▸ **TO BE DONE**:
Reproduce each of the following items line for line, with no changes to any character.

::: EXTRACTED MATERIAL

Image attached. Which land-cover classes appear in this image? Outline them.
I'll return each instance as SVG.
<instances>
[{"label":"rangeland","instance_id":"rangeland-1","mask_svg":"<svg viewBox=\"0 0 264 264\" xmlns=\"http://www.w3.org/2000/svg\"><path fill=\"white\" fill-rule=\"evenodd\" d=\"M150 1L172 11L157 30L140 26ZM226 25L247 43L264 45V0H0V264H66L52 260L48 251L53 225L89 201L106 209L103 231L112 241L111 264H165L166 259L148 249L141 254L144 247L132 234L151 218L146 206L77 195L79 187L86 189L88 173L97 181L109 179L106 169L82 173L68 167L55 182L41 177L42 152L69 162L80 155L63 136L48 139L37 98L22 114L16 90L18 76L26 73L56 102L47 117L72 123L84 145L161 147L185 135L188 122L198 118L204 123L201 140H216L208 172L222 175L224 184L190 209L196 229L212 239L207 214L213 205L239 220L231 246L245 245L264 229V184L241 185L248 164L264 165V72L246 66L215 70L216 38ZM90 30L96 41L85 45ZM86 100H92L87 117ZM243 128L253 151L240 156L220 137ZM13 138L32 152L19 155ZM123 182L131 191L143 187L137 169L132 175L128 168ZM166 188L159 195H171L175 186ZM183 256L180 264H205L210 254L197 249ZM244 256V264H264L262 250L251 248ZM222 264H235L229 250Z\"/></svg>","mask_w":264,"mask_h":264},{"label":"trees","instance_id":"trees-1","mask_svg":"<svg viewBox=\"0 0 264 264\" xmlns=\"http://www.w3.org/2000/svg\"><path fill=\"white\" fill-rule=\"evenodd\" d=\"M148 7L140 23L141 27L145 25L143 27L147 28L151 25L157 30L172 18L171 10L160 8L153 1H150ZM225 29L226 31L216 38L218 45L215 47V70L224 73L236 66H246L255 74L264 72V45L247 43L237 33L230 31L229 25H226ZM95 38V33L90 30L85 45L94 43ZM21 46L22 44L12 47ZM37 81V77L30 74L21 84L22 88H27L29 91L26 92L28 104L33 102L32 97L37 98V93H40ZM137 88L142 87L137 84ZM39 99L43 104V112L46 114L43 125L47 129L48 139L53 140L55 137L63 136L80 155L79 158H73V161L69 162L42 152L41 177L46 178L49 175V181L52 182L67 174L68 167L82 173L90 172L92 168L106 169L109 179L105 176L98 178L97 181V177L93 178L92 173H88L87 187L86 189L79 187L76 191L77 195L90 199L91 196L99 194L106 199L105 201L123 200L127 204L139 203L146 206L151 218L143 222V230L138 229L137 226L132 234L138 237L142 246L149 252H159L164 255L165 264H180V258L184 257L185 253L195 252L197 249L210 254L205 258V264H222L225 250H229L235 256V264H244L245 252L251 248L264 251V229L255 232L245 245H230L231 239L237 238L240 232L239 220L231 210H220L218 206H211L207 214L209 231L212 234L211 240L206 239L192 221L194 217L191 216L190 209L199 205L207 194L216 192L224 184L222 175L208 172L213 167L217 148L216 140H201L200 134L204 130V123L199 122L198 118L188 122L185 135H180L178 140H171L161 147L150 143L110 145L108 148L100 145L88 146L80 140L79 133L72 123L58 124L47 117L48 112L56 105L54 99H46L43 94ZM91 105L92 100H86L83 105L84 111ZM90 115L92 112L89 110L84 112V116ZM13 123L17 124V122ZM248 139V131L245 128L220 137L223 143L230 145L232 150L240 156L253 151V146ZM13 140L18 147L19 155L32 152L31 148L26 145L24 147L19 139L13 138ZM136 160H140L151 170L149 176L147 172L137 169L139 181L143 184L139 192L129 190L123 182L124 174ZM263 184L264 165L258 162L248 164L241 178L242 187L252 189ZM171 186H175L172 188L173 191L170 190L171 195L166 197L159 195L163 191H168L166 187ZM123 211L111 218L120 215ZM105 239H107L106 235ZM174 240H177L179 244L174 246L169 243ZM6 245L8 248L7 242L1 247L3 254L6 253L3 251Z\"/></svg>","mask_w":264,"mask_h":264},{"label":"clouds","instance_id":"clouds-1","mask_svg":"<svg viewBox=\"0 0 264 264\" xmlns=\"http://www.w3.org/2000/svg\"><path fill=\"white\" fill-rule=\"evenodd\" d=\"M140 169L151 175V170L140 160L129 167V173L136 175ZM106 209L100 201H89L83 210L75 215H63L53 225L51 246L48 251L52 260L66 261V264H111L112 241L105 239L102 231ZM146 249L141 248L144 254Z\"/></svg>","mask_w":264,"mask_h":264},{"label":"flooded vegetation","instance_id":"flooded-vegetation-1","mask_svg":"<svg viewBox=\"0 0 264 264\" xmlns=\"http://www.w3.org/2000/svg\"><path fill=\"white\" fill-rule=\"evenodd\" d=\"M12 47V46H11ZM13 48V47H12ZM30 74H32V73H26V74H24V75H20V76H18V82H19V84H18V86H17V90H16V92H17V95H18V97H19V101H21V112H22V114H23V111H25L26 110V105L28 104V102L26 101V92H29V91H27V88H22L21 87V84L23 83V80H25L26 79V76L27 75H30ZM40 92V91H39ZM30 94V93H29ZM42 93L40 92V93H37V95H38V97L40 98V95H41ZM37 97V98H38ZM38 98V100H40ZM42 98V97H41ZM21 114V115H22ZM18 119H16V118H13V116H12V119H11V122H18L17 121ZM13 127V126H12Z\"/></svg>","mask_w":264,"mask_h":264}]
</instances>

::::::

▸ **OUTPUT FOR THIS EXERCISE**:
Image attached. Which land-cover classes appear in this image? Outline them.
I'll return each instance as SVG.
<instances>
[{"label":"rangeland","instance_id":"rangeland-1","mask_svg":"<svg viewBox=\"0 0 264 264\" xmlns=\"http://www.w3.org/2000/svg\"><path fill=\"white\" fill-rule=\"evenodd\" d=\"M150 1L172 11L157 30L140 26ZM226 25L247 43L264 45V0H0V264H66L52 260L48 251L53 225L89 201L106 209L103 231L112 241L111 264H165L166 259L148 249L141 254L144 247L132 234L151 218L146 206L77 195L79 187L86 189L88 173L97 181L109 179L106 169L82 173L68 167L55 182L41 177L42 152L69 162L80 155L63 136L48 139L37 98L22 114L16 90L18 76L26 73L56 102L47 117L72 123L84 145L161 147L185 135L188 122L198 118L204 123L201 140H216L208 172L222 175L224 184L190 209L196 229L212 239L207 214L213 205L239 220L231 246L245 245L264 229V184L241 185L248 164L264 165V72L246 66L215 70L216 38ZM90 30L96 41L85 45ZM86 100H92L87 117ZM243 128L253 151L240 156L220 137ZM13 138L32 152L19 155ZM123 182L131 191L143 187L137 169L132 175L128 168ZM166 188L159 195H171L175 186ZM183 256L180 264H205L210 254L197 249ZM244 256V264H264L262 250L251 248ZM222 264H235L229 250Z\"/></svg>","mask_w":264,"mask_h":264},{"label":"trees","instance_id":"trees-1","mask_svg":"<svg viewBox=\"0 0 264 264\" xmlns=\"http://www.w3.org/2000/svg\"><path fill=\"white\" fill-rule=\"evenodd\" d=\"M148 7L140 23L141 27L145 25L143 27L147 28L151 25L157 30L172 18L171 10L160 8L153 1H150ZM225 29L226 31L216 38L218 45L215 47V70L224 73L236 66H246L255 74L264 72V45L247 43L237 33L230 31L229 25H226ZM95 38V33L90 30L85 45L94 43ZM21 46L22 44L12 47ZM37 81V77L30 74L21 84L22 88H27L29 91L26 92L28 104L33 102L32 97L37 98V93H40ZM137 88L142 87L137 84ZM39 99L43 104V112L46 114L43 125L47 129L48 139L53 140L55 137L63 136L80 155L79 158H73V161L69 162L42 152L41 177L46 178L49 175V181L52 182L67 174L68 167L82 173L90 172L92 168L106 169L109 179L105 176L98 178L97 181V177L93 178L92 173H88L87 187L86 189L79 187L76 191L77 195L90 199L91 196L99 194L106 199L105 201L123 200L127 204L139 203L146 206L151 218L143 222V230L138 229L137 226L132 234L138 237L142 246L149 252H159L164 255L165 264H180V258L184 257L185 253L195 252L197 249L210 254L205 258V264H222L225 250H229L235 256V264H244L245 252L251 248L264 251V229L255 232L245 245H230L231 239L237 238L240 232L239 220L231 210H220L218 206H211L207 214L209 231L212 234L211 240L206 239L192 221L194 217L191 216L190 209L199 205L207 194L216 192L224 184L222 175L208 172L213 167L217 148L216 140H201L200 134L204 130V123L199 122L198 118L188 122L185 135H180L178 140H171L161 147L150 143L110 145L108 148L100 145L88 146L80 140L79 133L72 123L58 124L47 117L48 112L56 105L54 99H46L43 94ZM91 105L92 100H86L83 105L84 111ZM90 115L92 112L89 110L84 112V116ZM13 123L17 124V122ZM248 139V131L245 128L220 137L223 143L230 145L232 150L240 156L253 151V146ZM13 140L18 147L19 155L32 152L31 148L26 145L24 147L19 139L13 138ZM136 160H140L151 170L149 176L147 172L137 169L139 181L143 184L139 192L129 190L123 182L124 174ZM263 184L264 165L258 162L248 164L241 178L242 187L252 189ZM171 186H175L172 188L173 191L170 190L171 195L166 197L159 195L163 191H168L166 187ZM123 211L111 218L120 215ZM105 239H107L106 235ZM174 240H177L179 244L174 246L169 243ZM6 245L8 248L7 242L1 247L3 254L6 253L3 251Z\"/></svg>","mask_w":264,"mask_h":264},{"label":"clouds","instance_id":"clouds-1","mask_svg":"<svg viewBox=\"0 0 264 264\" xmlns=\"http://www.w3.org/2000/svg\"><path fill=\"white\" fill-rule=\"evenodd\" d=\"M140 169L151 175V170L140 160L129 167V173L136 175ZM106 209L100 201H89L83 210L75 215H63L53 225L51 246L48 251L52 260L66 261V264H111L112 241L105 239L102 231ZM146 249L141 248L144 254Z\"/></svg>","mask_w":264,"mask_h":264},{"label":"flooded vegetation","instance_id":"flooded-vegetation-1","mask_svg":"<svg viewBox=\"0 0 264 264\" xmlns=\"http://www.w3.org/2000/svg\"><path fill=\"white\" fill-rule=\"evenodd\" d=\"M12 47V46H11ZM13 48V47H12ZM30 74H32V73H26V74H24V75H20V76H18V82H19V84H18V86H17V90H16V92H17V95H18V97H19V101H21V112H22V114H23V111H25L26 110V105L28 104V102L26 101V92H29V91H27V88H22L21 87V84L23 83V80H25L26 79V76L27 75H30ZM40 92V91H39ZM30 94V93H29ZM42 93L40 92V93H37V95H38V97L40 98V95H41ZM37 97V98H38ZM38 98V100H40ZM42 98V97H41ZM21 114V115H22ZM18 119H16V118H13V116H12V119H11V122H18L17 121ZM13 127V126H12Z\"/></svg>","mask_w":264,"mask_h":264}]
</instances>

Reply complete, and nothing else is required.